Rhode Island Energy spokesperson Ted Kresse said the company was reviewing the legislation and looked forward to “working with legislators to help them and our customers better understand why estimated reads are sometimes necessary, for example if there are challenges to accessing a meter.” The company also encourages customers who have any concern with any estimates on their bills to contact the Rhode Island to request an actual read.
“We also look forward to hearing from legislators on how they believe we can improve current practices,” he added. (Serpa confirmed she’s already talked with company representatives about the legislation.)
The issue first came to light in March when Little Sister restaurant owner Milena Pagan received a stack of surprise electricity bills totaling $19,000. A Target 12 report about her situation spurred several other business owners to share similar stories. Cola Foods in Cranston received $13,000 in surprise bills; J’s Cigar Lounge in Coventry received bills totaling $45,000.
“Those dollars amounts are almost impossible to wrap your head around,” Serpa said.
The business owners have since filed formal complaints with the state’s R.I. Division of Public Utilities and Carriers, which acts as an arbitrator overseeing disputes between the utility and customers. The division has scheduled hearings for Cola Foods and Little Sister in the coming weeks.
“I am not convinced that the bills are legitimate,” Pagan said earlier this year. “I am not convinced they’re correct, and so I can’t pay them until I’m convinced.”
As of Thursday, Burke had not yet filed his own version of the bill on the Senate side, but he told Target 12 the legislation will be submitted in the coming weeks.
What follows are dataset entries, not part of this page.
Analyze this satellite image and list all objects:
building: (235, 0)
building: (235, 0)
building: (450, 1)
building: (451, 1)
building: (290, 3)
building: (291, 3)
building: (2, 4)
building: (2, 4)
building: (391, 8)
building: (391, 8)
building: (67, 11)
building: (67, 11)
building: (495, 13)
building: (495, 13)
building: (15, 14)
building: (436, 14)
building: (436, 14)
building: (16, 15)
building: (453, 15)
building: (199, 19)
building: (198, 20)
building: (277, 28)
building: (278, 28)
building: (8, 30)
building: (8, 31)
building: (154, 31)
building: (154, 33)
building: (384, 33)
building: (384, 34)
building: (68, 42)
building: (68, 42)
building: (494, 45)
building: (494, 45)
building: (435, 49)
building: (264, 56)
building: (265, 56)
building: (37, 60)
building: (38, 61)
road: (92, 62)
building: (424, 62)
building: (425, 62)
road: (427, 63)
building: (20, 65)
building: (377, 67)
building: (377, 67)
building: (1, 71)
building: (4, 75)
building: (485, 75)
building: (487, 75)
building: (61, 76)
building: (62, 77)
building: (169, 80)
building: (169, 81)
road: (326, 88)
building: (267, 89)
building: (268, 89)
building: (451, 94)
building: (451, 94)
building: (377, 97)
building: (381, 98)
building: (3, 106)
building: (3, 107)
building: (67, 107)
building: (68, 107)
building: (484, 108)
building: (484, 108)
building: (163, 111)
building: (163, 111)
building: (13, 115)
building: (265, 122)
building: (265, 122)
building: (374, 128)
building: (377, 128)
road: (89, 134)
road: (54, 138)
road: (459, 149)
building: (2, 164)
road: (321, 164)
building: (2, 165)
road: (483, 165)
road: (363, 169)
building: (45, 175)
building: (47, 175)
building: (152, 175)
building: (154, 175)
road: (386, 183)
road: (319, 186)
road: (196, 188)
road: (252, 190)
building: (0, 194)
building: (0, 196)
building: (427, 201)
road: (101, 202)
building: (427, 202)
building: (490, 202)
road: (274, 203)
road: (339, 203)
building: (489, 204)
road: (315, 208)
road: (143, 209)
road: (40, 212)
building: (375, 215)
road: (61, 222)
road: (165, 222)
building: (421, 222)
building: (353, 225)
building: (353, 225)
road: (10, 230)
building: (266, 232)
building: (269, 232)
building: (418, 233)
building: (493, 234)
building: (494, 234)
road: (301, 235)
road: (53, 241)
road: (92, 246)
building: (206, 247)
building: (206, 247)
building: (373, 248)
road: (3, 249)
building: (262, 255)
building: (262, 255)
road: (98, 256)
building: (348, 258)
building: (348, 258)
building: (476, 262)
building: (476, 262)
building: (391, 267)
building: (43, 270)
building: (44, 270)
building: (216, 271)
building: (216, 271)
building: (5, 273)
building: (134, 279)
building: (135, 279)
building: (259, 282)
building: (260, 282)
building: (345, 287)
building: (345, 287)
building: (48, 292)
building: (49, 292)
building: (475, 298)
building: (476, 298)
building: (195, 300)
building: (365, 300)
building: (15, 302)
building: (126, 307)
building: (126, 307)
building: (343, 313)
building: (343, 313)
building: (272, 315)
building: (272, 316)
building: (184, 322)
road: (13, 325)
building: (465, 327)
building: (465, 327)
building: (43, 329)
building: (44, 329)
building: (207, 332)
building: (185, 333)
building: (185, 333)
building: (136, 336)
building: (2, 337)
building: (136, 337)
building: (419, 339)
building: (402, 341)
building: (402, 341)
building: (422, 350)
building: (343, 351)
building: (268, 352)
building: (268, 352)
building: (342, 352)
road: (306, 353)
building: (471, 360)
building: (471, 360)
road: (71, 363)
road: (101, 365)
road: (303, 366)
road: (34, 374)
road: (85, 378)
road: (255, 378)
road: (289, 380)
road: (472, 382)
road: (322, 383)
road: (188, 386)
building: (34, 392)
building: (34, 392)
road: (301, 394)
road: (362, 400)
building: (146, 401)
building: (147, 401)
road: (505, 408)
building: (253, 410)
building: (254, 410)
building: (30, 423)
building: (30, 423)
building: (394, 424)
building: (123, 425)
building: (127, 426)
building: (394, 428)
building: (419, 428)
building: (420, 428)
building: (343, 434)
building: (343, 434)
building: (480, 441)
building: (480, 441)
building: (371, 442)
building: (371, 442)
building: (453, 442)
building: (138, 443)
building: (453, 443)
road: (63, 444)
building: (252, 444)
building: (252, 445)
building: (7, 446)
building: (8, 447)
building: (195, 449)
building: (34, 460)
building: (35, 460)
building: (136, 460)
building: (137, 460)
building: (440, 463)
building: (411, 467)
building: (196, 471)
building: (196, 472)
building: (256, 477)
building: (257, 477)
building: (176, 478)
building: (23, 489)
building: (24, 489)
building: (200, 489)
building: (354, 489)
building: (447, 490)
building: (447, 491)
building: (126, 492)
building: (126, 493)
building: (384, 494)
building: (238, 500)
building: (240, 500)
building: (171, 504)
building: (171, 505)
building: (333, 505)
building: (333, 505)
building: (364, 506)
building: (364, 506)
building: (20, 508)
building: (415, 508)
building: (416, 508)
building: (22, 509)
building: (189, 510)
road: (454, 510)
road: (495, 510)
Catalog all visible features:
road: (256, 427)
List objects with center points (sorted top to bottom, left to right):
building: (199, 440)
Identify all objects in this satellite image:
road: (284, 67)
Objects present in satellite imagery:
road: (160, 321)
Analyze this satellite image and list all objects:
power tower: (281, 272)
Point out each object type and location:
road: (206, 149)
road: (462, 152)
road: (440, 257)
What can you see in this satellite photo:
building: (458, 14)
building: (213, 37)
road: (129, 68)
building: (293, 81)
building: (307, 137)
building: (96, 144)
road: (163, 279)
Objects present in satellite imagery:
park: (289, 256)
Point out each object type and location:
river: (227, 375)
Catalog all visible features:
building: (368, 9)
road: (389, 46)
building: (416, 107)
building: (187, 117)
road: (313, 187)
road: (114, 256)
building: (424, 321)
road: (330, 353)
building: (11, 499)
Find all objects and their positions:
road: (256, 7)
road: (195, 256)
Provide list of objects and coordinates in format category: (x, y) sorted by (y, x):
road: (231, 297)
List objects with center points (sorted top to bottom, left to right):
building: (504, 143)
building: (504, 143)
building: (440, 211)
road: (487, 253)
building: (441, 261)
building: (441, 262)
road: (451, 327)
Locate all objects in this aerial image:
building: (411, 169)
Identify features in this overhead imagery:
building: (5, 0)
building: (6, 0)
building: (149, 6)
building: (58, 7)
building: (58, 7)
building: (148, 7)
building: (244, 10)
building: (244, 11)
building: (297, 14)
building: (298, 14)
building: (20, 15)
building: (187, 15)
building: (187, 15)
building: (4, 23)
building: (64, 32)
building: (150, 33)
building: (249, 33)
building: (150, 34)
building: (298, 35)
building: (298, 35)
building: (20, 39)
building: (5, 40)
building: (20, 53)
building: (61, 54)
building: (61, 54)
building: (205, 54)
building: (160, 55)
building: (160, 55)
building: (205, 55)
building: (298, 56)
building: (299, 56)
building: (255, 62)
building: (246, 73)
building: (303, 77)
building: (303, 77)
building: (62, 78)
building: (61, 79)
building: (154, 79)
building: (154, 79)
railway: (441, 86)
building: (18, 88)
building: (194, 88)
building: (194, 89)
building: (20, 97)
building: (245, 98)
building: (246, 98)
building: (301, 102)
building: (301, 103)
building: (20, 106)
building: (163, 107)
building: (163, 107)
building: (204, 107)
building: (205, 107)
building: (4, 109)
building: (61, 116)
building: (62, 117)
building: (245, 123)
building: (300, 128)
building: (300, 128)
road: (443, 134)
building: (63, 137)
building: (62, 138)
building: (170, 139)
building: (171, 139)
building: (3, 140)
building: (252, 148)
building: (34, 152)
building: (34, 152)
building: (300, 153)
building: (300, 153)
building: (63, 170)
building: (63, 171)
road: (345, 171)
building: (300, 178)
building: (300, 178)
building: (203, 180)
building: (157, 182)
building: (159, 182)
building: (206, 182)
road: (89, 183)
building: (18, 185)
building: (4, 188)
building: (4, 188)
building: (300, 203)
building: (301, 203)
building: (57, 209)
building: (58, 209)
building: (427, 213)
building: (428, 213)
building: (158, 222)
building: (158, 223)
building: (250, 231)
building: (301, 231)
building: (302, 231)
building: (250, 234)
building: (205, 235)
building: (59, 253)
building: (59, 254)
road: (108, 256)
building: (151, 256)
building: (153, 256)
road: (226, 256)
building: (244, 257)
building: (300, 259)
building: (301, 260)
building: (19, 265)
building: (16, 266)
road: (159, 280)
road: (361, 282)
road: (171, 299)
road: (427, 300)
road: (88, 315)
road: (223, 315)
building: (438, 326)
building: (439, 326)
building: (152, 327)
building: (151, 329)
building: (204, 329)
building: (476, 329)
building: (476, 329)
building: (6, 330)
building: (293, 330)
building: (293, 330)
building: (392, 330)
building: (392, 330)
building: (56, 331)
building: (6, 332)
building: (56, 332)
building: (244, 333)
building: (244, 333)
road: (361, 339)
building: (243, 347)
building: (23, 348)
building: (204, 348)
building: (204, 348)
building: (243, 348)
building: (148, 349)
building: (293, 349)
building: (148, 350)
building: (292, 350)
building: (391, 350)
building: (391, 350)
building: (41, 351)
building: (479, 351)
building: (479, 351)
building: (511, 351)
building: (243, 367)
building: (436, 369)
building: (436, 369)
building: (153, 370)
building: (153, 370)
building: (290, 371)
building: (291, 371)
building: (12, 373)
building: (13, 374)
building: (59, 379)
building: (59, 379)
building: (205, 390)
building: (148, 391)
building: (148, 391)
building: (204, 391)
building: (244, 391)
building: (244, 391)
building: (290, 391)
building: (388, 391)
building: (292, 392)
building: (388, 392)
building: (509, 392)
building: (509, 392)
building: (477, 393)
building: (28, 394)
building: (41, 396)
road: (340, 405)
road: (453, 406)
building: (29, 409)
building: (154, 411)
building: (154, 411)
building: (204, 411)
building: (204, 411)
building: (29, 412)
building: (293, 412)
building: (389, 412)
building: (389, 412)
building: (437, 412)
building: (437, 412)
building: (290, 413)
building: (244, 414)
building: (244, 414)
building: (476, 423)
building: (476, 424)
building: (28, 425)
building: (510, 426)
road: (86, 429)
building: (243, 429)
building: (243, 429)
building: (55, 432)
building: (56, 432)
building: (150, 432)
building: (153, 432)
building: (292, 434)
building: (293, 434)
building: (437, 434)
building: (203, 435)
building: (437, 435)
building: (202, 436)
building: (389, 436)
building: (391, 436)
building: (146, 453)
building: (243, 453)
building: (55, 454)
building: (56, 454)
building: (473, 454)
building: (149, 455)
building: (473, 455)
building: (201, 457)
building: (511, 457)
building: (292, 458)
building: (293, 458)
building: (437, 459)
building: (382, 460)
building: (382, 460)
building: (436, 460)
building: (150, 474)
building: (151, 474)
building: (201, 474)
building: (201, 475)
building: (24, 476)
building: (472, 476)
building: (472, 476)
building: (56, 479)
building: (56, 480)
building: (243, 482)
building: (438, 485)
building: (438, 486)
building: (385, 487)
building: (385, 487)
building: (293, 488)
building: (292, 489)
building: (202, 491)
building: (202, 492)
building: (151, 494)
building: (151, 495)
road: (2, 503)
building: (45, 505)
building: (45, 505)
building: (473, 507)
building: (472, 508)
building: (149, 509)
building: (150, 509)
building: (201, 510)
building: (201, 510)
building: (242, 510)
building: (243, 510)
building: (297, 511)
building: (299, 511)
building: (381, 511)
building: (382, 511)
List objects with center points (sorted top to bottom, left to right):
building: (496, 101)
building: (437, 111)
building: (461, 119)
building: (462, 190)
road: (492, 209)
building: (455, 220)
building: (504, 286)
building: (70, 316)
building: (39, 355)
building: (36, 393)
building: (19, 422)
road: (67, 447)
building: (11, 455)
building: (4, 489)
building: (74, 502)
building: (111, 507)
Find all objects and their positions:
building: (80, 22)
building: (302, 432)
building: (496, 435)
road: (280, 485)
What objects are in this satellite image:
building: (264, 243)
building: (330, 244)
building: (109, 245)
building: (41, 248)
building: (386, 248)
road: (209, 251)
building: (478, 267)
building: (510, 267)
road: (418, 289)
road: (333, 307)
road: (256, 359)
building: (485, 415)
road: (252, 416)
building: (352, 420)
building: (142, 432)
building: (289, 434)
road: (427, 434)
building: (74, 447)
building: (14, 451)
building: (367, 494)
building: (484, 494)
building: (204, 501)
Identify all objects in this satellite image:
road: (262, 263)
He highlighted that the bill — if approved — would also help protect homeowners and renters, arguing utility costs often trickle down.
“When you have bills like this, especially for landlords, it goes down to their renters and the tenants and they end up paying the bill,” Burke said.
The General Assembly is trying to conclude the current legislative session by mid-June, raising questions about whether Serpa’s bill will garner the support necessary to pass the legislature this year. House Speaker Joe Shekarchi spokesperson Larry Berman said the speaker was still reviewing the legislation.
In the event the bill doesn’t pass this session, Serpa said she would continue to monitor the issue throughout the year and she committed to reintroducing the legislation in January — especially if Rhode Island billing practices don’t improve. She argued current practices aren’t fair to consumers, especially in a the high-inflationary environment.
“Everything has gone up, including electricity, and I don’t think people can absorb $100 to $200 in their budget,” she said.